One problem when you get a loss is that air will build up at the top of the radiator and then the fan cut-in switch may not activate as it is no longer submerged in coolant so cannot sense the temperature.
The way I get air out of mine is is to blow down the expansion tank filler with the knurled screw open until water comes out. I use a small hose wrapped with insulation tape to seal the filler.

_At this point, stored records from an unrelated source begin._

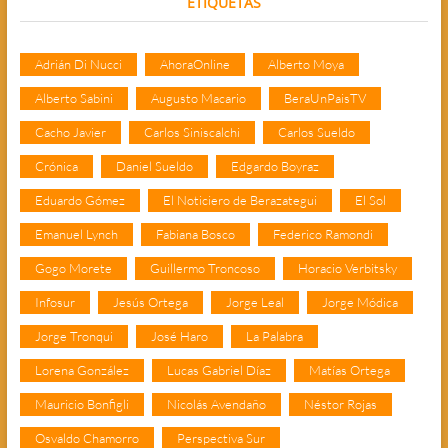
ETIQUETAS
Adrián Di Nucci
AhoraOnline
Alberto Moya
Alberto Sabini
Augusto Macario
BeraUnPaisTV
Cacho Javier
Carlos Siniscalchi
Carlos Sueldo
Crónica
Daniel Sueldo
Edgardo Boyraz
Eduardo Gómez
El Noticiero de Berazategui
El Sol
Emanuel Lynch
Fabiana Bosco
Federico Ramondi
Gogo Morete
Guillermo Troncoso
Horacio Verbitsky
Infosur
Jesús Ortega
Jorge Leal
Jorge Módica
Jorge Tronqui
José Haro
La Palabra
Lorena González
Lucas Gabriel Díaz
Matías Ortega
Mauricio Bonfigli
Nicolás Avendaño
Néstor Rojas
Osvaldo Chamorro
Perspectiva Sur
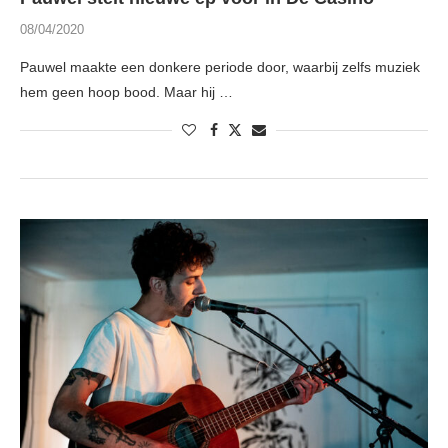
08/04/2020
Pauwel maakte een donkere periode door, waarbij zelfs muziek
hem geen hoop bood. Maar hij …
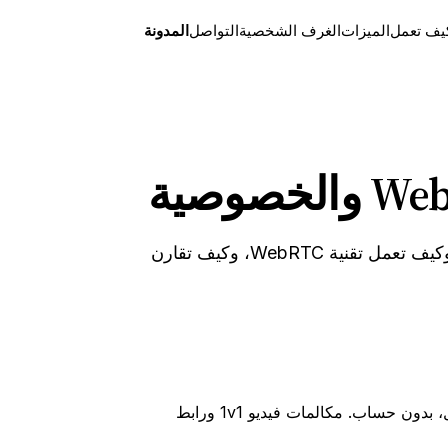
يف تعمل
الميزات
الغرف الشخصية
التواصل
المدونة
أدلة عملية حول مكالمات الفيديو عبر المتصفح — كيف تبدأ مكالمة فيديو مجانية بدون تطبيق أو تسجيل، وكيف تعمل تقنية WebRTC، وكيف تقارن
دليل مفصل خطوة بخطوة لبدء مكالمة فيديو مجانية بدون تسجيل مباشرة من متصفحك — بدون تطبيق، بدون تحميل، بدون حساب. مكالمات فيديو 1v1 ورابط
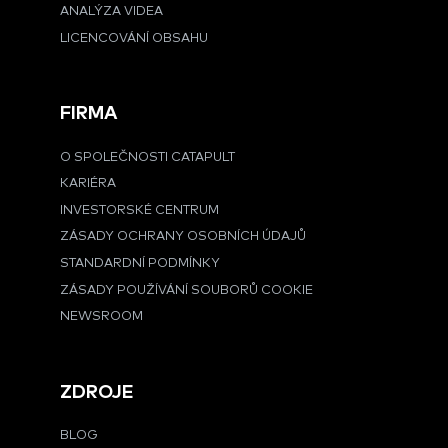
ANALÝZA VIDEA
LICENCOVÁNÍ OBSAHU
FIRMA
O SPOLEČNOSTI CATAPULT
KARIÉRA
INVESTORSKÉ CENTRUM
ZÁSADY OCHRANY OSOBNÍCH ÚDAJŮ
STANDARDNÍ PODMÍNKY
ZÁSADY POUŽÍVÁNÍ SOUBORŮ COOKIE
NEWSROOM
ZDROJE
BLOG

The problem with this method is that you will not clear any air from the top of the radiator. You will bleed the air from the top of the engine area, but the air at the top of the radiator is the first that must be removed. Jon has detailed the correct method. You need to suck the air from the top of the radiator via the small hose that connects the top of the radiator to the lower point of the header tank. To do this, you remove the small hose from the header tank, and then blank off that header tank outlet and fill the tank with coolant. Then use the small hose to suck the air from the radiator. Once coolant is flowing from that hose, you can reconnect it to the header tank.
Next run the engine up to temperature so the thermostat opens and then use the bleed screw in the hose coming from the thermostat housing, to bleed any small remaining air from the engine area.
Next check the electric fan cuts in at around 95-98 degrees. Then take the car for a good run, and at the end let it idle again and re-check the fan cuts in. If there is a leak, or a head gasket problem or a head is cracked, the air will have built up again in the radiator and the fan is unlikely to work, proving there is still a problem.
If you need to remove the head from a 2.2 engine you MUST back off and lock out the timing chain tensioner first otherwise the bits will drop down and it will be an engine out and strip to get them back!
PLEASE NOTE Any air at the top of the radiator will be almost impossible to remove any other way than described since air will not want to flow downwards to the radiator bottom hose to travel back to the engine, where it could eventually be bled from the bleed screw in the top hose. It cannot come back to the engine from the radiator top hose since the water flow is in the wrong direction.